This is an experiment in writing up a blog post for a development task while I actually perform the task! So right now, as I start writing this, I don’t know how it will end!
I was talking to David Hellman about the game the other day, and he was asking when the island was going to become less like a flat plane where you can just walk to any destination from anywhere else.
It’s been on my to-do list for a while to add more topology to the island. That week I had been working on an area full of puzzles, and I wanted the buildings that define this area to have more of a purpose than they currently do; a topological purpose seemed like the right thing.
So I figured I’d add a canyon, and the building containing these puzzles would also serve as a bridge across the canyon.
The natural way to build the canyon in this engine is to shape it out generally with terrain control points, and then make the walls steep by putting mesh objects in there (so that you can’t walk up them, and so that the walls of the canyon won’t look super-distorted the way heightfield terrains usually do when there are steep slopes.)
Here was the first cut at it:
As you can see, there are a lot of weird ripples and curves happening there. This is what signal processing people might call “ringing”. What’s happening is that the Kriging system that we are using for terrain modeling is always trying to reconstruct a smooth function, but what we are trying to build here is a discontinuous function (or else a function so steep that it has a lot of high frequencies in it).

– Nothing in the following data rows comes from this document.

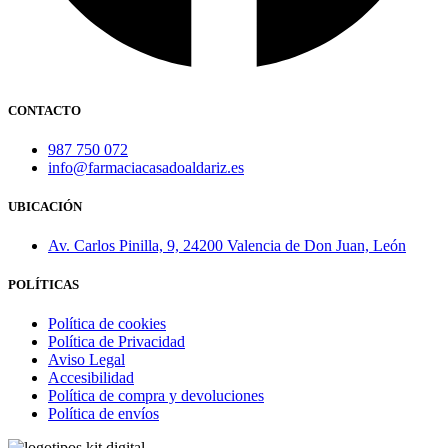
CONTACTO
987 750 072
info@farmaciacasadoaldariz.es
UBICACIÓN
Av. Carlos Pinilla, 9, 24200 Valencia de Don Juan, León
POLÍTICAS
Política de cookies
Política de Privacidad
Aviso Legal
Accesibilidad
Política de compra y devoluciones
Política de envíos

There are a number of ways that one might fix this, but the cheap and hacky one, which would work not only for Kriging but for any other terrain modeling stuff we might stick in in the future, is to add the notion of separating planes that represent discontinuities in the terrain. When evaluating the height of the terrain at any point, we just ignore any control points that are on the other side of the separating plane.
Adding discontinuities has been on my to-do list since last year when Kriging was added to the engine. It was pretty obvious that it would be needed eventually, but in the spirit of getting things done and not rat-holing on technology, I chose to put it off for as long as possible. But it makes sense that if we are starting to add more topology to the island, we are going to want to have more steep places, and so it’s time to add this.

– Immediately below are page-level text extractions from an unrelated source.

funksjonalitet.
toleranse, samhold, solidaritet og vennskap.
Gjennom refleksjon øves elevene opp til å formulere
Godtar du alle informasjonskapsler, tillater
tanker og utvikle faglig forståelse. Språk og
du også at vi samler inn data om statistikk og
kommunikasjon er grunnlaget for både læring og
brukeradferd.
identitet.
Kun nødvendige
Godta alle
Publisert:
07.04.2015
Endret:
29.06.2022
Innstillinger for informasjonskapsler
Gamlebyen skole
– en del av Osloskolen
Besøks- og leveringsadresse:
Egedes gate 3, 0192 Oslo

(We’ve already had this steepeness problem before, though: if you look at this plateau that is near the camera in our regular island snapshots, you’ll see that the whole thing is made out of mesh objects, rather than terrain; we did this in order to avoid this very same ringing problem:)
It didn’t take long to add discontinuity entities into the editor; here’s how they are represented:
To start with, I just used a really dumb heuristic to decide when control points should be excluded. When we use this, here’s the result:
There is still a bunch of heightfield terrain sticking out. What’s going on? If we look back at our red discontinuity planes, it is clear that there are some terrain sample points inside the canyon that are getting treated as if they were outside:
What’s going on is that my simple criterion said “if you are on the opposite side of a discontinuity plane from a control point, ignore that control point”. The problem is that I am treating them as infinite planes, so those points that you see, which are in front of one plane, are actually outside a neighboring plane, if you were to extend that plane infinitely. This is no surprise; I knew it would be a problem, but I am always about implementing the simple thing first and seeing what happens. But now I need a heuristic that will fix this problem.

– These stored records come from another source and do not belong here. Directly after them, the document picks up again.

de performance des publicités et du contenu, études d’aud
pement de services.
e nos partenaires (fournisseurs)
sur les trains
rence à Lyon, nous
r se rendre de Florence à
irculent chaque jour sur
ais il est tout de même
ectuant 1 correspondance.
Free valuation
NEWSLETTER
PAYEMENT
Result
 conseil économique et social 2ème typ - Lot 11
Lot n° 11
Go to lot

One solution would be to combine the discontinuity objects into sequences of points, and then do some more-heuristicky things that may be easier because we have an ordering between the points. But I don’t want to resort to that if I don’t have to, because that may make the system less general, and may make it harder to edit. (Then again it may make it easier to edit, because we have editor support for paths! But if we want to, we can easily go the other way, from a path down to individual slabs, so it’s better to take the most-primitive thing as input if we are able to.)
I added a check that would make discontinuity planes irrelevant if the sample points are closer to the side planes of these very thin slabs than they are to the face planes. In theory that would at least help, but upon running this, the scene looked almost exactly the same.
Then upon further investigation I found that I was computing totally wrong planes in the Kriging code; I was transforming the coordinates incorrectly, and so the planes were not in fact where the red slabs in the picture would show them to be. I fixed this:
Ahhh, much better. This seems like it will be good enough for now. There’s still the question of how to seamlessly blend the heightfield terrain into the mesh objects, but that can wait until closer to ship. For now, it doesn’t need to be pretty; it just needs to let us build things of roughly the right shape.
The heuristic I use for discarding points is still pretty simplistic and may cause problems. My hope is that most of those problems can be worked around just by changing the planes a bit. If that turns out not to be true, a little more work will need to be done here!